--- start of Records for the task ---

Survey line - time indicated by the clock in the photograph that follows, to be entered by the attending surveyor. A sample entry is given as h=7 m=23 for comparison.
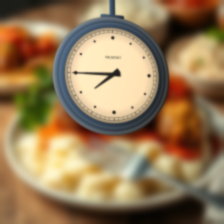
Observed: h=7 m=45
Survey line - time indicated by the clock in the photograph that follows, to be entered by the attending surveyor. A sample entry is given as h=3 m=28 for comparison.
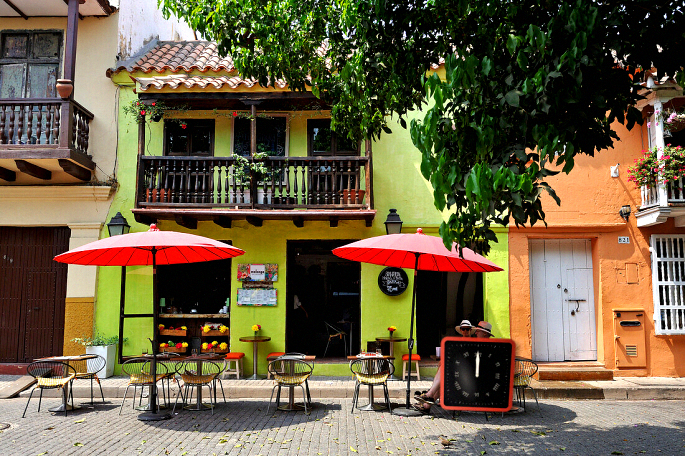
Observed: h=12 m=0
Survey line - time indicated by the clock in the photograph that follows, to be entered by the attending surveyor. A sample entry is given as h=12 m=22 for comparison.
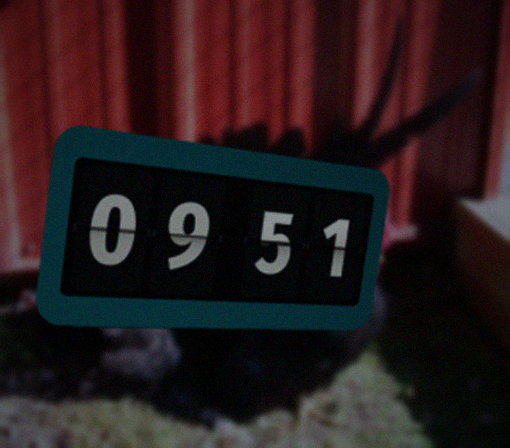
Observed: h=9 m=51
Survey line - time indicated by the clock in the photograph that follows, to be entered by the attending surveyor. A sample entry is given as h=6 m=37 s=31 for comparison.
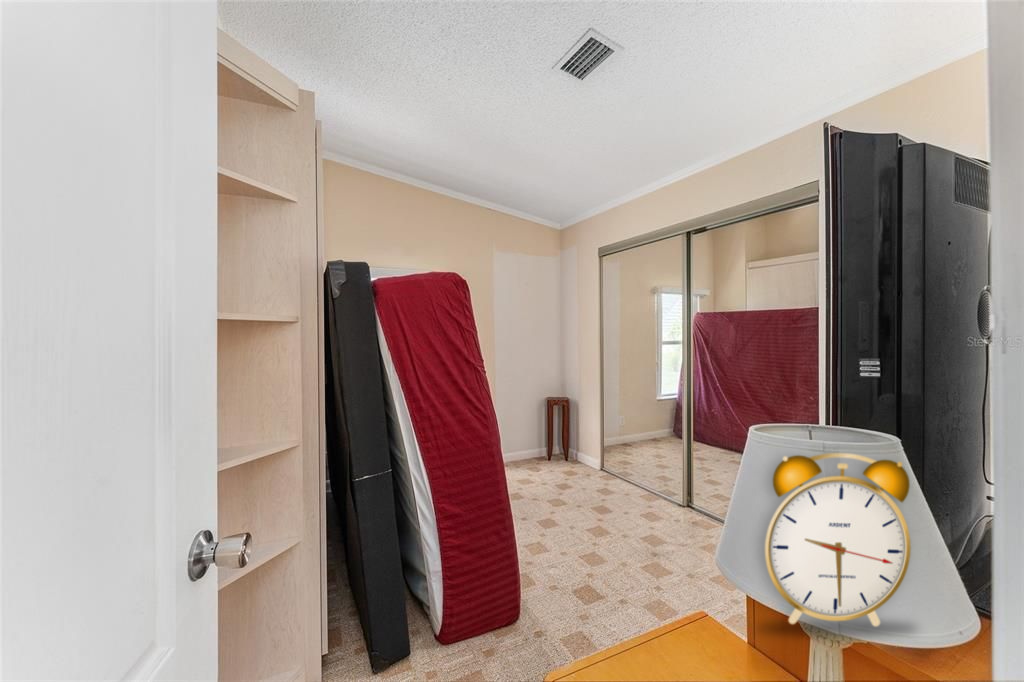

--- end of Records for the task ---

Rewrite the material above with every "surveyor" replaced by "inspector" and nothing else changed. Leave the pictures out.

Survey line - time indicated by the clock in the photograph that follows, to be entered by the attending inspector. A sample entry is given as h=7 m=23 for comparison.
Observed: h=7 m=45
Survey line - time indicated by the clock in the photograph that follows, to be entered by the attending inspector. A sample entry is given as h=3 m=28 for comparison.
Observed: h=12 m=0
Survey line - time indicated by the clock in the photograph that follows, to be entered by the attending inspector. A sample entry is given as h=12 m=22 for comparison.
Observed: h=9 m=51
Survey line - time indicated by the clock in the photograph that follows, to be entered by the attending inspector. A sample entry is given as h=6 m=37 s=31 for comparison.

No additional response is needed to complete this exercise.